Reopening Collapses, All Other Additions Fall: ITAT Delhi Dismisses Revenue’s Appeal

The Delhi ITAT “E” Bench, in DCIT v. Ameeta Mehra (ITA No. 3568/Del/2025, AY 2013-14; order dated 29.12.2025), has dismissed the Revenue’s appeal holding that once the very basis of reopening does not survive, no other additions can be sustained.

The assessment was reopened on the sole allegation of unexplained bank credits. While framing reassessment, the AO made multiple additions on diverse issues such as unexplained credits, ESR expenses, horse upkeep, travelling expenses, depreciation on paintings and diminution expenses. The CIT(A) deleted all additions.

Significantly, before the Tribunal, the Revenue did not challenge the deletion of the addition on account of unexplained bank credits, which was the only reason recorded for reopening u/s 147/148A. The Tribunal held that when the foundation for reopening itself is not pressed or does not survive, the AO lacks jurisdiction to make additions on other independent issues.

-- Request 1 --
Transcribe the records from their start through the line that contains "country: China", including that line, and leave the pictures out of your answer.

-- Extracted data --
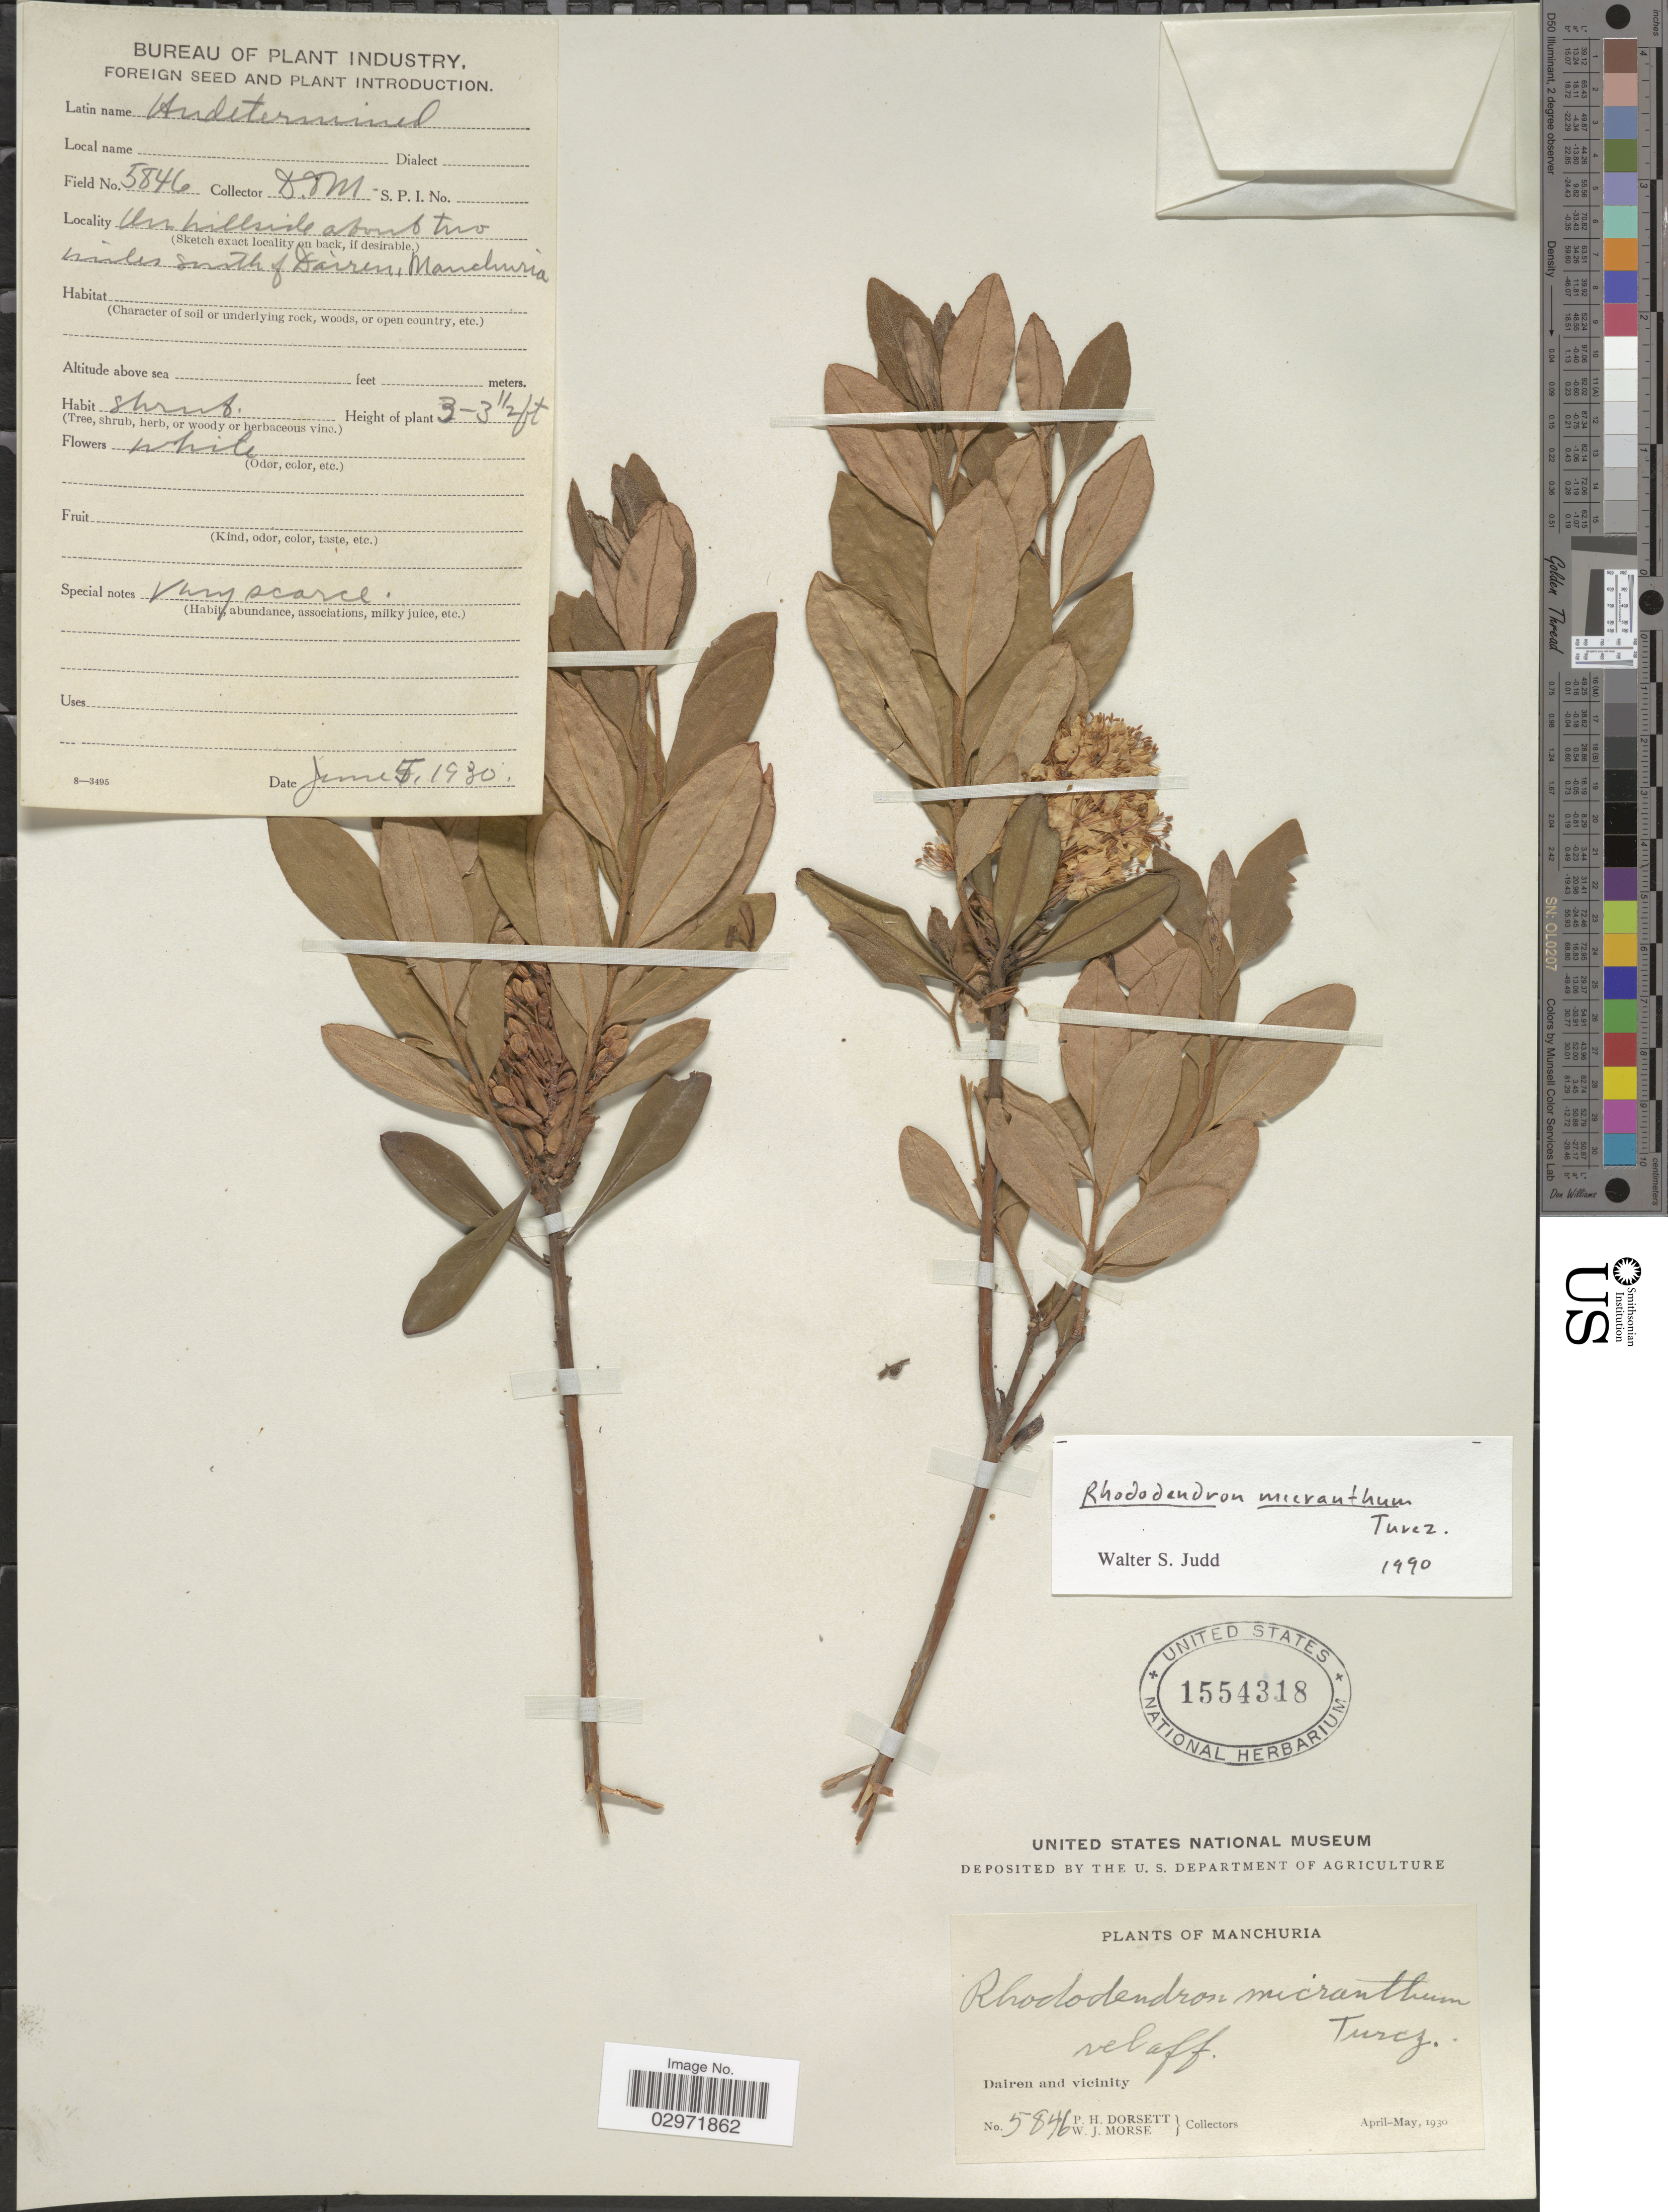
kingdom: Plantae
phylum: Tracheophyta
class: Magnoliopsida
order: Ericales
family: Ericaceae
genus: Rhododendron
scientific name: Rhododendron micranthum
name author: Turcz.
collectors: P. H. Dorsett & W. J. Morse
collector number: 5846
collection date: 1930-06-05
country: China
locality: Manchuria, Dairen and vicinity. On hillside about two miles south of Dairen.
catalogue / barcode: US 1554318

-- Request 2 --
Restate the passage on the ITAT Delhi ruling word for word, from its headline through its last sentence.

-- Answer 1 --
kingdom: Plantae
phylum: Tracheophyta
class: Magnoliopsida
order: Ericales
family: Ericaceae
genus: Rhododendron
scientific name: Rhododendron micranthum
name author: Turcz.
collectors: P. H. Dorsett & W. J. Morse
collector number: 5846
collection date: 1930-06-05
country: China

-- Answer 2 --
Reopening Collapses, All Other Additions Fall: ITAT Delhi Dismisses Revenue’s Appeal

The Delhi ITAT “E” Bench, in DCIT v. Ameeta Mehra (ITA No. 3568/Del/2025, AY 2013-14; order dated 29.12.2025), has dismissed the Revenue’s appeal holding that once the very basis of reopening does not survive, no other additions can be sustained.

The assessment was reopened on the sole allegation of unexplained bank credits. While framing reassessment, the AO made multiple additions on diverse issues such as unexplained credits, ESR expenses, horse upkeep, travelling expenses, depreciation on paintings and diminution expenses. The CIT(A) deleted all additions.

Significantly, before the Tribunal, the Revenue did not challenge the deletion of the addition on account of unexplained bank credits, which was the only reason recorded for reopening u/s 147/148A. The Tribunal held that when the foundation for reopening itself is not pressed or does not survive, the AO lacks jurisdiction to make additions on other independent issues.